Un pomeriggio di quaresima, Maria, Gina, Zudda, Pippina e la signora Mariuccia, armate dei loro arnesi di lavoro, si ritrovano davanti ad un forno a legna. Il lavoro richiede il massimo della manualità e della dedizione. Come quelle di uno scalpellino d’altri tempi o di un fabbro che forgia il ferro caldo, le mani sapienti delle donne, riunite per la “devozione di Pasqua”, si alleano per intarsiare, incidere e forgiare i viscotta ri saìmi, tra i biscotti di Pasqua, i più caratteristici.
Alla semplicità del composto, si contrappone la grande varietà delle forme. Accade così che da un rotolino di pasta, impastata e lavorata a lungo con farina bianca, saìmi [strutto, n.d.r.], zucchero, cruscenti [èasta madre, n.d.r.] e cannella, vengono fuori le più eleganti forge, memoria di volute e decorazioni di antica fattezza greca – come le foglie d’acanto – o barocca.

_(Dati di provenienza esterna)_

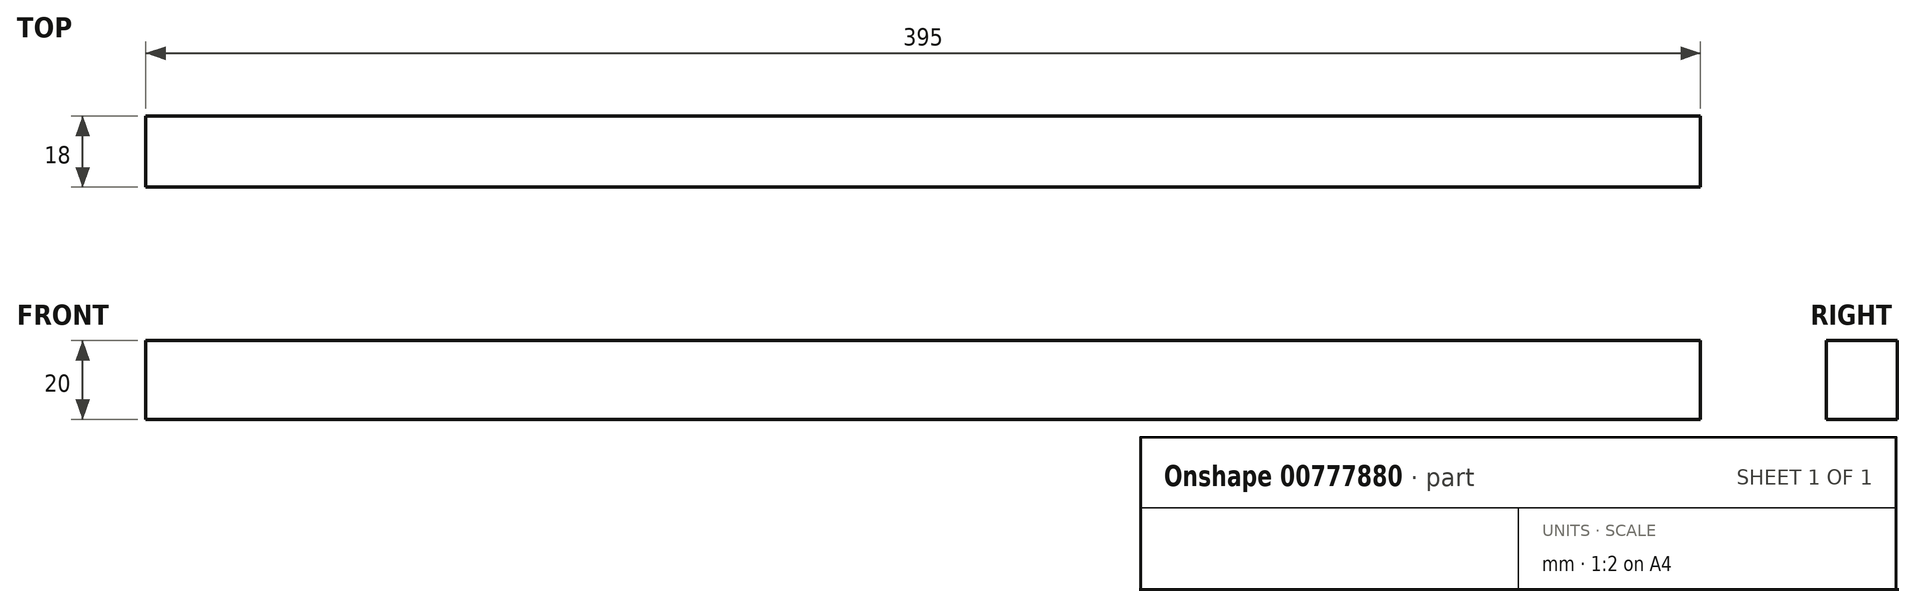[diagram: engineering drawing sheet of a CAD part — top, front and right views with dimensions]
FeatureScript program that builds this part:
annotation { "Feature Type Name" : "Feature", "Feature Type Description" : "" }
export const myFeature = defineFeature(function(context is Context, id is Id, definition is map)
    precondition{}
    {
        {
            var Q0;
            Q0=qCreatedBy(makeId("Top.planeOp"),FACE);
            var sketch = newSketch(context, id + "F0", { "sketchPlane" : qUnion([Q0])});
            skLineSegment(sketch, "E0.bottom", {"start": v(-197.5, 9) * mm, "end": v(197.5, 9) * mm});
            skLineSegment(sketch, "E0.top", {"start": v(-197.5, -9) * mm, "end": v(197.5, -9) * mm});
            skLineSegment(sketch, "E0.left", {"start": v(-197.5, 9) * mm, "end": v(-197.5, -9) * mm});
            skLineSegment(sketch, "E0.right", {"start": v(197.5, 9) * mm, "end": v(197.5, -9) * mm});
            skSolve(sketch);
        }
        {
            var Q0;
            Q0 = qSketchRegion(id + "F0", true);
            extrude(context, id + "F1", {"entities" : qUnion([Q0]), "endBound" : BoundingType.SYMMETRIC, "depth" : 20 * mm, "offsetDistance" : 25 * mm});
        }
    });
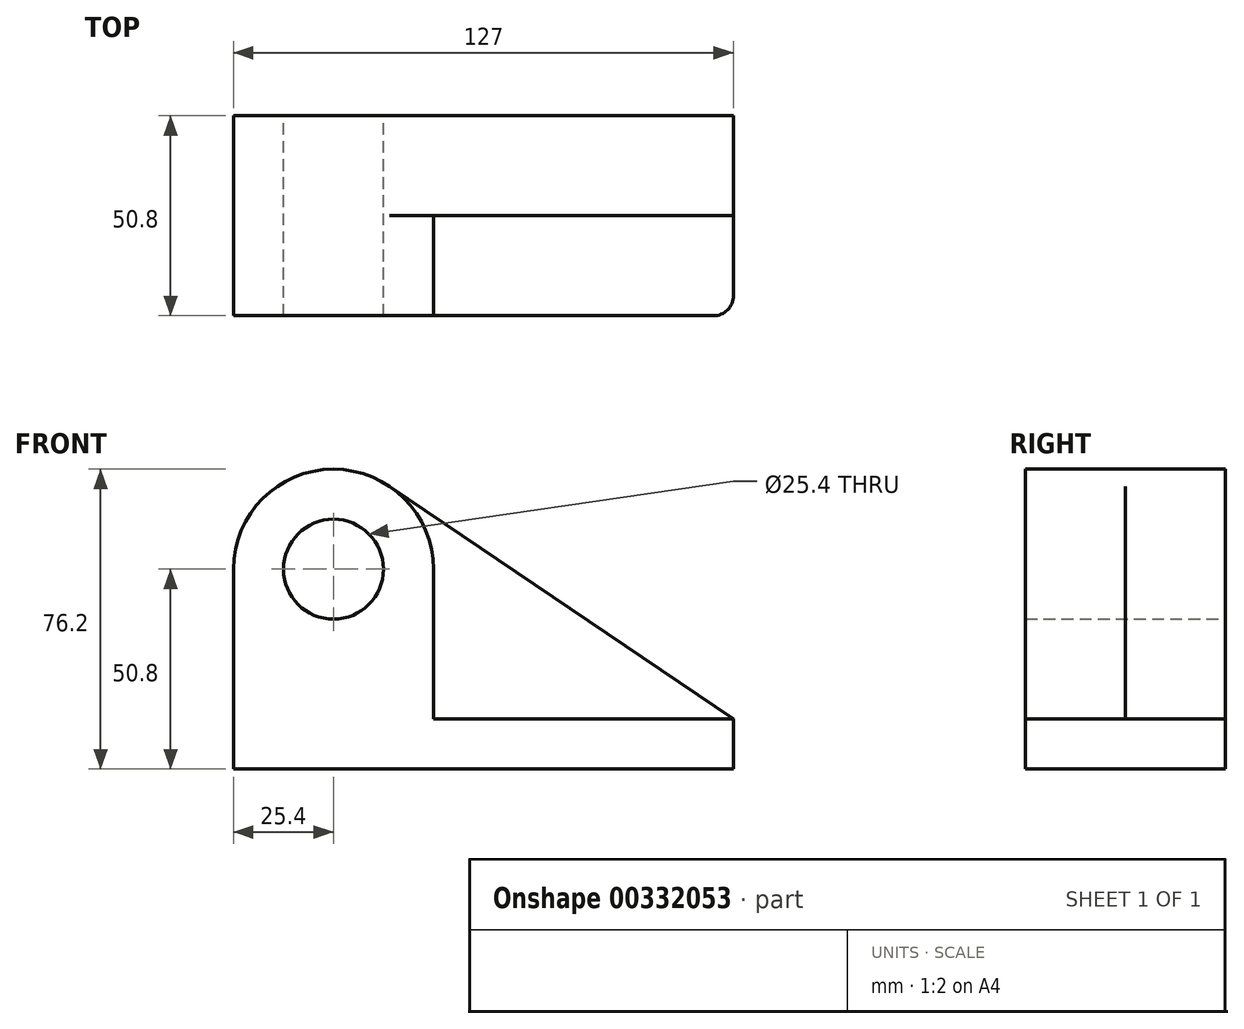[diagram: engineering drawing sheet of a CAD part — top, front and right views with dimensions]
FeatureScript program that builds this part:
annotation { "Feature Type Name" : "Feature", "Feature Type Description" : "" }
export const myFeature = defineFeature(function(context is Context, id is Id, definition is map)
    precondition{}
    {
        {
            var Q0;
            Q0=qCreatedBy(makeId("Front.planeOp"),FACE);
            var sketch = newSketch(context, id + "F0", { "sketchPlane" : qUnion([Q0])});
            skCircle(sketch, "E0", {"center": v(-36.86, 50.8) * mm, "radius": 12.7 * mm});
            skArc(sketch, "E1", {"start": v(-22.62, 71.83) * mm, "mid": v(-48.77, 73.24) * mm, "end": v(-62.26, 50.8) * mm});
            skLineSegment(sketch, "E2", {"start": v(-62.26, 50.8) * mm, "end": v(-62.26, 0) * mm});
            skLineSegment(sketch, "E3", {"start": v(-62.26, 0) * mm, "end": v(64.74, 0) * mm});
            skLineSegment(sketch, "E4", {"start": v(64.74, 0) * mm, "end": v(64.74, 12.7) * mm});
            skLineSegment(sketch, "E5", {"start": v(64.74, 12.7) * mm, "end": v(-22.62, 71.83) * mm});
            skSolve(sketch);
        }
        {
            var Q0;
            Q0=makeQuery(id+"F0.imprint","IMPRINT",FACE,{"disambiguationData":[TD([[makeQuery(id+"F0.imprint","IMPRINT",EDGE,{"derivedFrom":sQuery(id+"F0.wireOp",EDGE,"E0")}),-1.0]])]});
            extrude(context, id + "F1", {"entities" : qUnion([Q0]), "depth" : 25.4 * mm});
        }
        {
            var Q0;
            Q0=makeQuery(id+"F1.opExtrude","CAP_FACE",FACE,{"disambiguationData":[OSD([sQuery(id+"F0.wireOp",EDGE,"E0"),sQuery(id+"F0.wireOp",EDGE,"E1"),sQuery(id+"F0.wireOp",EDGE,"E2"),sQuery(id+"F0.wireOp",EDGE,"E3"),sQuery(id+"F0.wireOp",EDGE,"E4"),sQuery(id+"F0.wireOp",EDGE,"E5")])],"isStart":false});
            var sketch = newSketch(context, id + "F2", { "sketchPlane" : qUnion([Q0])});
            skCircle(sketch, "E6", {"center": v(-36.86, 50.8) * mm, "radius": 12.7 * mm});
            skLineSegment(sketch, "E7.bottom", {"start": v(64.74, 12.7) * mm, "end": v(-11.46, 12.7) * mm});
            skLineSegment(sketch, "E7.top", {"start": v(64.74, 0) * mm, "end": v(-62.26, 0) * mm});
            skLineSegment(sketch, "E7.left", {"start": v(64.74, 12.7) * mm, "end": v(64.74, 0) * mm});
            skLineSegment(sketch, "E7.right", {"start": v(-62.26, 12.7) * mm, "end": v(-62.26, 0) * mm});
            skArc(sketch, "E8", {"start": v(-11.46, 50.8) * mm, "mid": v(-36.86, 76.2) * mm, "end": v(-62.26, 50.8) * mm});
            skLineSegment(sketch, "E9", {"start": v(-62.26, 50.8) * mm, "end": v(-62.26, 12.7) * mm});
            skLineSegment(sketch, "E10", {"start": v(-11.46, 50.8) * mm, "end": v(-11.46, 12.7) * mm});
            skSolve(sketch);
        }
        {
            var Q0;
            Q0 = qSketchRegion(id + "F2", true);
            extrude(context, id + "F3", {"entities" : qUnion([Q0]), "operationType" : NewBodyOperationType.ADD, "depth" : 25.4 * mm});
        }
        {
            var Q0;
            Q0=makeQuery(id+"F2.imprint","IMPRINT",FACE,{"disambiguationData":[TD([[makeQuery(id+"F2.imprint","IMPRINT",EDGE,{"derivedFrom":sQuery(id+"F2.wireOp",EDGE,"E6")}),-1.0]])]});
            extrude(context, id + "F4", {"entities" : qUnion([Q0]), "operationType" : NewBodyOperationType.ADD, "depth" : 25.4 * mm});
        }
        {
            var Q0;
            Q0=makeQuery(id+"F3.opExtrude","CAP_EDGE",EDGE,{"disambiguationData":[OSD([sQuery(id+"F2.wireOp",EDGE,"E7.left")])],"isStart":false});
            fillet(context, id + "F5", {"entities" : qUnion([Q0]), "radius" : 5.08 * mm, "tangentPropagation" : true, "allowEdgeOverflow" : false});
        }
    });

Ognuna col proprio arnese di lavoro, un piccolo coltellino che viene usato solo per i biscotti di saìmi. Lo strutto, conosciuto presso gli spagnoli col nome di saim – nome poi reso in siciliano con saìmi -, fu esportato in tutti i centri a dominazione spagnola. Era già prodotto a Palermo, dove esisteva un mattatoio di enormi dimensioni.
Così, lentamente e senza interruzione, decorazioni sfarzose, panciute volute, riccioli e capitelli finiscono in forno a 200 gradi per pochi minuti. Ne vengono fuori biscotti dal sapore indimenticabile, certamente conservato nella memoria del gusto di chi, da bambino, ha avuto una nonna che a Pasqua, tra una funzione e l’altra, li ha fatti per la gioia della famiglia.